**Work instructions:** Give back the entries exactly, ending with the "cereal bowl: present" line.

[Opening Excerpted data section]

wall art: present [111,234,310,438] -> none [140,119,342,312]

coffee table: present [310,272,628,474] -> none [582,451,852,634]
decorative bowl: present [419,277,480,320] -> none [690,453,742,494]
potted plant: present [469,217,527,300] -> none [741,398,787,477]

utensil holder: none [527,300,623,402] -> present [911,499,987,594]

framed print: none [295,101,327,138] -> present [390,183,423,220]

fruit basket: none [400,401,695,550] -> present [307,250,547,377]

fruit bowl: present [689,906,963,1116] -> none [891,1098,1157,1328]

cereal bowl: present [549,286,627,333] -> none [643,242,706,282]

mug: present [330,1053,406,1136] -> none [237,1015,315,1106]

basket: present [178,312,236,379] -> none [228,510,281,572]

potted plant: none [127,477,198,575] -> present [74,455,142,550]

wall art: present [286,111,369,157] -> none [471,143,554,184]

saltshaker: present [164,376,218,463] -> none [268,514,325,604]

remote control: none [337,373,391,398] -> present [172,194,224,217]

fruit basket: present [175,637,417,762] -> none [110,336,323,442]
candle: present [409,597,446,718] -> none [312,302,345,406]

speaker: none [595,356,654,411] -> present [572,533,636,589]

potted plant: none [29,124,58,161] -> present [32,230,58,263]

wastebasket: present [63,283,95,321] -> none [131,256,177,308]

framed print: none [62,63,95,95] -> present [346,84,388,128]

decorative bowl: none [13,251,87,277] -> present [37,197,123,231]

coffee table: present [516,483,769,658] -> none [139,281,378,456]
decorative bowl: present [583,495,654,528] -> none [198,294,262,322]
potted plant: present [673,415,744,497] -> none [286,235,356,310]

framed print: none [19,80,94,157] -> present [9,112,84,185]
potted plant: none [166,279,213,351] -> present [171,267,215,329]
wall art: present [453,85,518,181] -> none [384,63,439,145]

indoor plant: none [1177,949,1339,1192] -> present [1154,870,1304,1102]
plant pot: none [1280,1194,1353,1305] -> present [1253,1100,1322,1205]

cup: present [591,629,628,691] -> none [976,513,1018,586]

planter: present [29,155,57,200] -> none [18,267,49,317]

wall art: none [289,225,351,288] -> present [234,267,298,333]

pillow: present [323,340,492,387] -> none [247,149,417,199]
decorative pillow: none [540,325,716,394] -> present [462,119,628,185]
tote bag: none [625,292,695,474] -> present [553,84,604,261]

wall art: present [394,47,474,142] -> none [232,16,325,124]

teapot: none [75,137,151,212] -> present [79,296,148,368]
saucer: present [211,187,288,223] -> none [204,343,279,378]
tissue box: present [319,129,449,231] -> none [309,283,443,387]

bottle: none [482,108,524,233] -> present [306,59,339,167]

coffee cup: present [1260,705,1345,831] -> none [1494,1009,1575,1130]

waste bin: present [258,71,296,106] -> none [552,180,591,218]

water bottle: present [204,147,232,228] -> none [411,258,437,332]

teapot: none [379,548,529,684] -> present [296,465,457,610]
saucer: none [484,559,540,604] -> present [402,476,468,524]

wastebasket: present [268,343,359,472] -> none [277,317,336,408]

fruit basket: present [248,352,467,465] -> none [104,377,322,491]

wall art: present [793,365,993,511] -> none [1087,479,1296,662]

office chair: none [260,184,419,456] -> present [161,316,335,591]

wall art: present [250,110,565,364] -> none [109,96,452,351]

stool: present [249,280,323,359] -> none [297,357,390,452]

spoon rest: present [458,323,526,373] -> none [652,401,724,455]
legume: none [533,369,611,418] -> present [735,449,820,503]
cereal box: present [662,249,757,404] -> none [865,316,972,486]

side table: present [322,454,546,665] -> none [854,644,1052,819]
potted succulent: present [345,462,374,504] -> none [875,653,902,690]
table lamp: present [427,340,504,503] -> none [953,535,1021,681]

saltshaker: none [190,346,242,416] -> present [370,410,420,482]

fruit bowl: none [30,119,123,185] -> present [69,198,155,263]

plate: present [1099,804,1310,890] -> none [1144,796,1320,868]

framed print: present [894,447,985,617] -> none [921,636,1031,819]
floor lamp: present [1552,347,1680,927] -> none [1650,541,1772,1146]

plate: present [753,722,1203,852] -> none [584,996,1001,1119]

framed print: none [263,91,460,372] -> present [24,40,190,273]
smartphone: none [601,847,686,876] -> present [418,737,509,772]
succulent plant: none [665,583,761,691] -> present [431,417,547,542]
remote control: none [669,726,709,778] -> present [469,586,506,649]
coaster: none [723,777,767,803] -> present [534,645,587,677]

[Closing Excerpted data section]

**Written answer:**
wall art: present [111,234,310,438] -> none [140,119,342,312]

coffee table: present [310,272,628,474] -> none [582,451,852,634]
decorative bowl: present [419,277,480,320] -> none [690,453,742,494]
potted plant: present [469,217,527,300] -> none [741,398,787,477]

utensil holder: none [527,300,623,402] -> present [911,499,987,594]

framed print: none [295,101,327,138] -> present [390,183,423,220]

fruit basket: none [400,401,695,550] -> present [307,250,547,377]

fruit bowl: present [689,906,963,1116] -> none [891,1098,1157,1328]

cereal bowl: present [549,286,627,333] -> none [643,242,706,282]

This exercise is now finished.